The Logica System: Elevating SQL Databases to Declarative Data Science Engines
- Evgeny Skvortsovc(Author),
- Yilin Xiab(Author),
- ,
- Bertram Ludäscherb(Author)
- ,
- bUniversity of Illinois Urbana-Champaign,
- cGoogle LLC
Abstract
Logica (= Logic + aggregation) is a freely available, open-source, feature-enhanced version of Datalog that automatically compiles logic rules to a number of popular SQL platforms (DuckDB, SQLite, PostgreSQL, and BigQuery). Logica combines beginner-friendly declarative features of Datalog with advanced analytical features needed by data science and ML practitioners when processing real-world data. Since Logica is built on top of mature SQL implementations, these features can be executed robustly and scalably. Logica allows beginners to seamlessly progress from simple textbook examples to intermediate and advanced use cases.

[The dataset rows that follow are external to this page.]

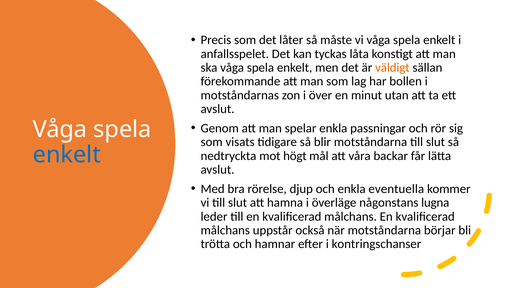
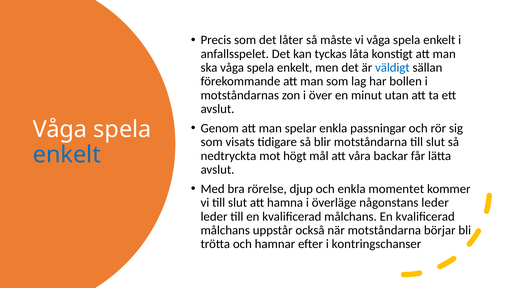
väldigt colour: orange -> blue
eventuella: eventuella -> momentet
någonstans lugna: lugna -> leder
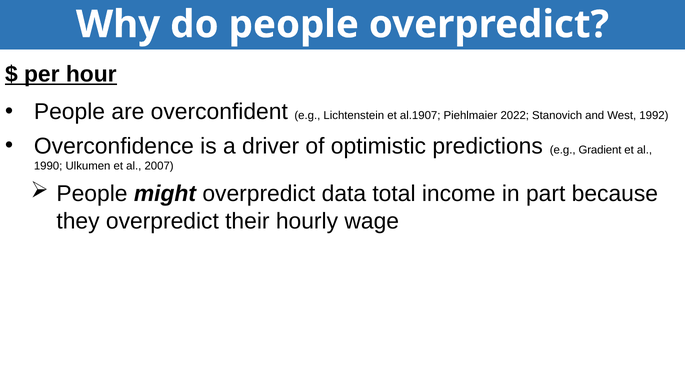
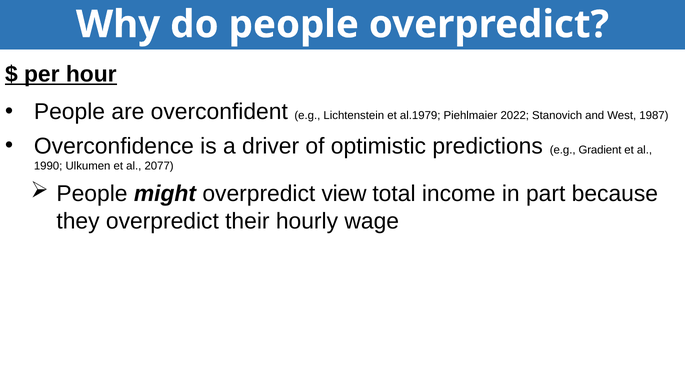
al.1907: al.1907 -> al.1979
1992: 1992 -> 1987
2007: 2007 -> 2077
data: data -> view
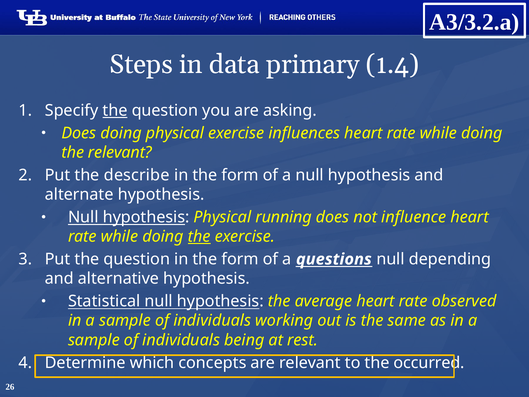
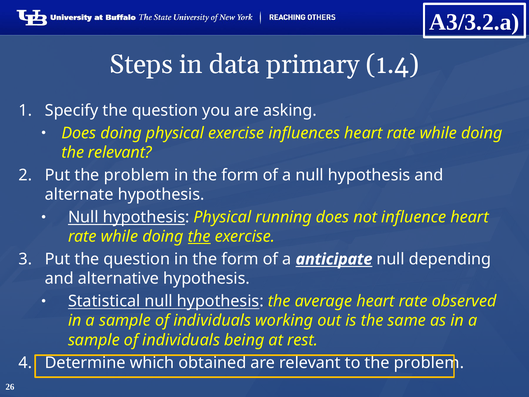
the at (115, 110) underline: present -> none
Put the describe: describe -> problem
questions: questions -> anticipate
concepts: concepts -> obtained
to the occurred: occurred -> problem
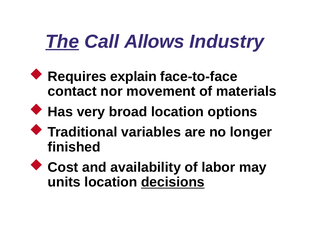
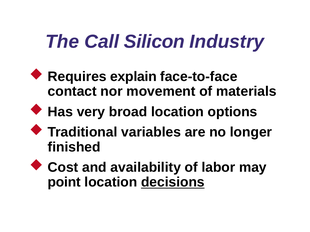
The underline: present -> none
Allows: Allows -> Silicon
units: units -> point
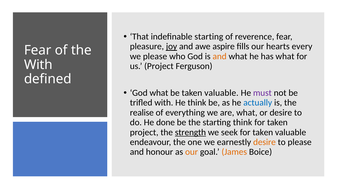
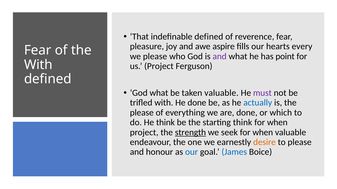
indefinable starting: starting -> defined
joy underline: present -> none
and at (220, 57) colour: orange -> purple
has what: what -> point
He think: think -> done
realise at (142, 113): realise -> please
are what: what -> done
or desire: desire -> which
He done: done -> think
taken at (277, 123): taken -> when
seek for taken: taken -> when
our at (192, 152) colour: orange -> blue
James colour: orange -> blue
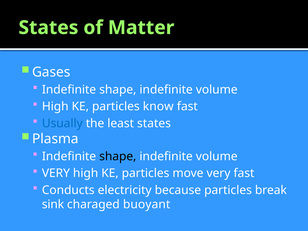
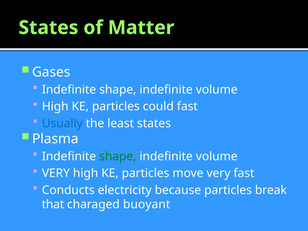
know: know -> could
shape at (118, 157) colour: black -> green
sink: sink -> that
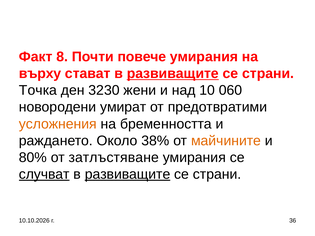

We introduce Logica with examples that combine aggregation, recursion, and negation in interesting and powerful ways. Additional advanced examples (maximum flow, matrix inversion, etc.) are demonstrated in an online notebook. Logica source programs are compiled into (a) self-contained SQL scripts (for non-recursive and shallow-recursive problems) or (b) Python-driven iterations of SQL queries (when deep recursion is needed). Logica’s practical and theoretical expressive power thus extends both SQL and (pure) Datalog. The Logica system has been used for data science applications and training in industry, and in graduate-level courses in academia.